Unsentimental Journey

Religious awakening as the basis of a memoir presents certain difficulties, particularly in our New Age world corrupted by trendy enlightenment and celebrity seers. But Robin Chotzinoff avoids any touchy-feely riffs in this witty, engaging account of how she, the product of a quirky and privileged yet ultimately dysfunctional upbringing in New York, embraced the spirituality underpinning her Jewish heritage. Her journey, punctuated by forays into sex, drugs and rock 'n' roll (not to mention binging on Oreos and the occasional obsessive romance), brings her to a synagogue in a Colorado mountain town, where first her daughter and then she adopt Judaism at their respective bat mitzvahs. Guided in her training by fellow author and congregant Joanne Greenberg ("I Never Promised You a Rose Garden"), whose practical wisdom is neatly juxtaposed with the wisecracks of Chotzinoff's ailing father (a onetime journalist and lifelong atheist and bon vivant), Chotzinoff delivers her tale of conversion in a funny, self-deprecating, yet thoroughly self-aware manner that takes faith off a pedestal and puts it -- where else? -- on the Sabbath table, in the conjugal bed, and, finally and triumphantly, in the author's weary yet resilient heart.

rite of passage

I disagree with the "tad tedious" review. I just finished this book and felt uplifted by Robin's honesty about her transitions through life. The book is well-written -- her ability to intertwine her struggle with her own identity and religous hunger with her dad's illness is amazing. I hope to read more books by her.

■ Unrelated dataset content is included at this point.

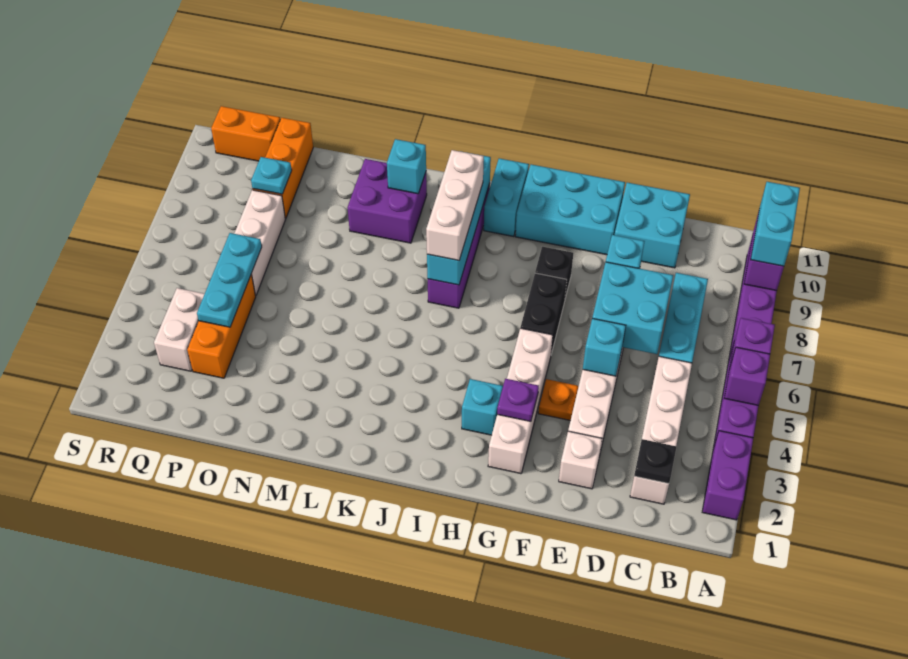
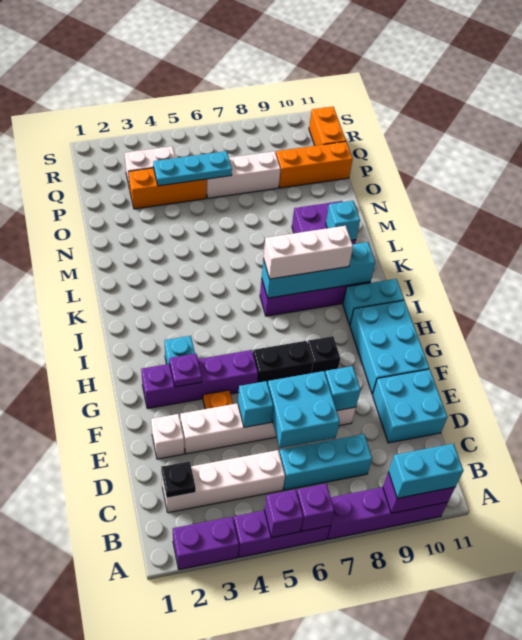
white brick G2:G5 level 1 -> purple brick G2:G5 level 1
cyan plate P9 level 2 -> none

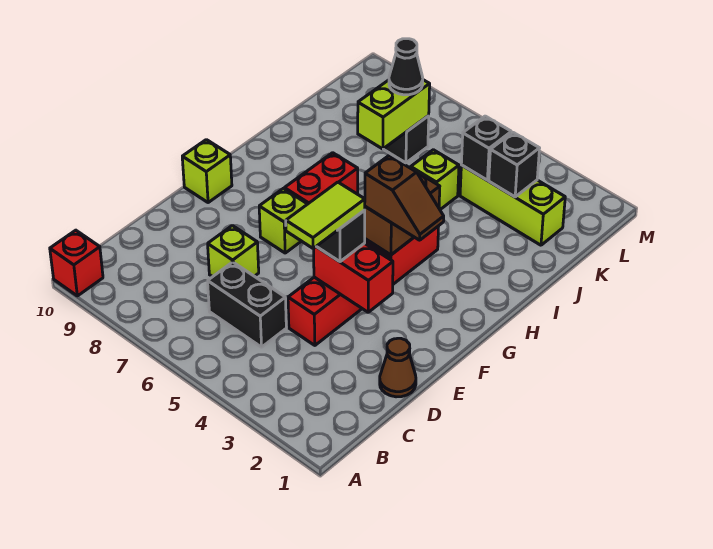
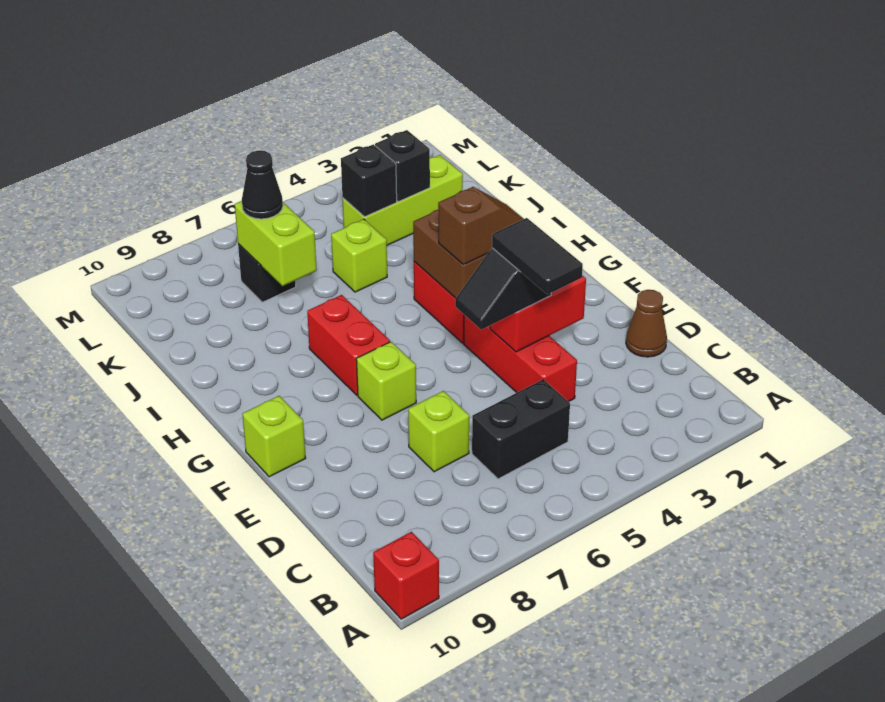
lime tile D4:E4 level 4 -> black tile D4:E4 level 4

An exodus from rootlessness

Nobody plans to stumble across God in an unexpected place, least of all someone who doesn't believe in God at all. But when writer Robin Chotzinoff realized 40 years into her life that she simply wasn't a very convincing atheist, there were no thunderclaps, just a warm winter rain, no cyclone but a soft Chinook wind. God was inside her, where she least expected to find him. Chotzinoff's "Holy Unexpected: My New Life as a Jew" is one woman's religious journey, but without the proselytizing or solemn moralizing. In fact, it's just about what you might expect from the daughter of a Catholic mother and a Jewish father who didn't put much stock in God: Not irreverent, but certainly not somber. It's a story about a journey as much as a destination. Chotzinoff's mid-life spiritual awakening is alternately tender and surprisingly funny. A gifted writer, reporter and dreamer with two previous nonfiction books and numerous articles, she gracefully draws meaning from simple moments. A childhood debate over the relative importance of being Hercules vs. Jesus. The propriety of praying while snowboarding. How to observe the Sabbath on Saturday but still go to Wal-Mart for duct tape. Resting her head on her dead father's arm moments after his last breath. You needn't speak Yiddish to understand exactly what's in her heart. "Holy Unexpected" is also populated with unique characters from the author's life who illustrate the kaleidoscopic spectrum of religious exploration, from faithless to faithful. It's a memoir, but there's little arrogance or ego on display. The sensitivity of this memoir is in its cast as much as its poetic rendering of an ancient faith, race, culture or whatever you believe Judaism to be. And at a time when Jewishness lies deep in the heart of the heart of a great conflict that's not-so-casually been labeled World War III, "Holy Unexpected" slices through the frustrating dialectics, obscure and misinterpreted ideologies, the wailing walls of prejudice, and fanatic manifestos fired like Katyushas from an increasingly radicalized Middle East. Chotzinoff's personal story is a different kind of exodus, a journey from rootlessness to belonging that many of us - Jewish, Christian or Muslim - make in our lives.